Ca2+/calmodulin-dependent protein kinase inhibition suppresses post-ischemic arrhythmogenesis and mediates sinus bradycardic recovery in reperfusion Academic Article uri icon


  • BACKGROUND: Ca(2+)/calmodulin-dependent protein kinase (CaMKII) activation is known to be associated with conditions where the incidence of arrhythmias is increased, and where cardiomyocyte Ca(2+)-overload occurs. The goal of this study was to determine whether CaMKII inhibition in the intact heart may be linked to the suppression of ventricular arrhythmias occurring during reperfusion after an ischemic insult. METHODS: Non-paced male rat hearts (n = 8-11) were treated with a CaMKII inhibitor (KN93, 2.5 μmol/L) 10 min prior to global ischemia (20 min) and for the initial 10 min of reperfusion. Cardiac mechanical and arrhythmic responses were evaluated under constant pressure perfusion conditions and myocyte damage assessed by measurement of coronary effluent lactate dehydrogenase (LDH). RESULTS: Under basal conditions, KN93 increased coronary flow (41 ± 8% increase, p<0.05) and was negatively inotropic (29 ± 7% decrease, p<0.05), but did not affect heart rate. Ischemic contracture was significantly diminished in KN93-treated hearts (onset, min: 11.48 ± 0.50 vs 16.27 ± 1.23, p<0.05).

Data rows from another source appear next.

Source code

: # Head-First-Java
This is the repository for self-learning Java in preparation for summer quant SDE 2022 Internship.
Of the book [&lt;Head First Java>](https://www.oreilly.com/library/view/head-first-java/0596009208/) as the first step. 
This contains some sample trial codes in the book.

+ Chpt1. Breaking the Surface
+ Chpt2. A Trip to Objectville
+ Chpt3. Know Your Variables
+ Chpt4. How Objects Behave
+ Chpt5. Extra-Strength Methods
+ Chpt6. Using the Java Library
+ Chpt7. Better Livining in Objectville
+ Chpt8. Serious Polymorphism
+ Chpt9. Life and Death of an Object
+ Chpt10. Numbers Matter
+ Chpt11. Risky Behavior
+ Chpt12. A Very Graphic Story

CaMKII inhibition in early reperfusion almost completely abolished the incidence of ventricular tachycardia/fibrillation in reperfusion (11/11 control vs 1/8 KN93). In the absence of ventricular arrhythmias, heart rate was substantially reduced (% basal; 100 ± 3% vs 46 ± 8%, p<0.05) throughout reperfusion. Left ventricular developed pressure was initially low in KN93 hearts post-ischemia, but recovered to control levels by the end of 60 min reperfusion (68 ± 5% vs 56 ± 5%, p = ns). LDH was significantly reduced in KN93-treated hearts. CONCLUSION: Although CaMKII inhibition diminishes contractile performance of the intact heart in the initial post-ischemic period, it provides crucial benefits through protection against potentially lethal reperfusion-induced arrhythmias and cardiomyocyte sarcolemmal rupture.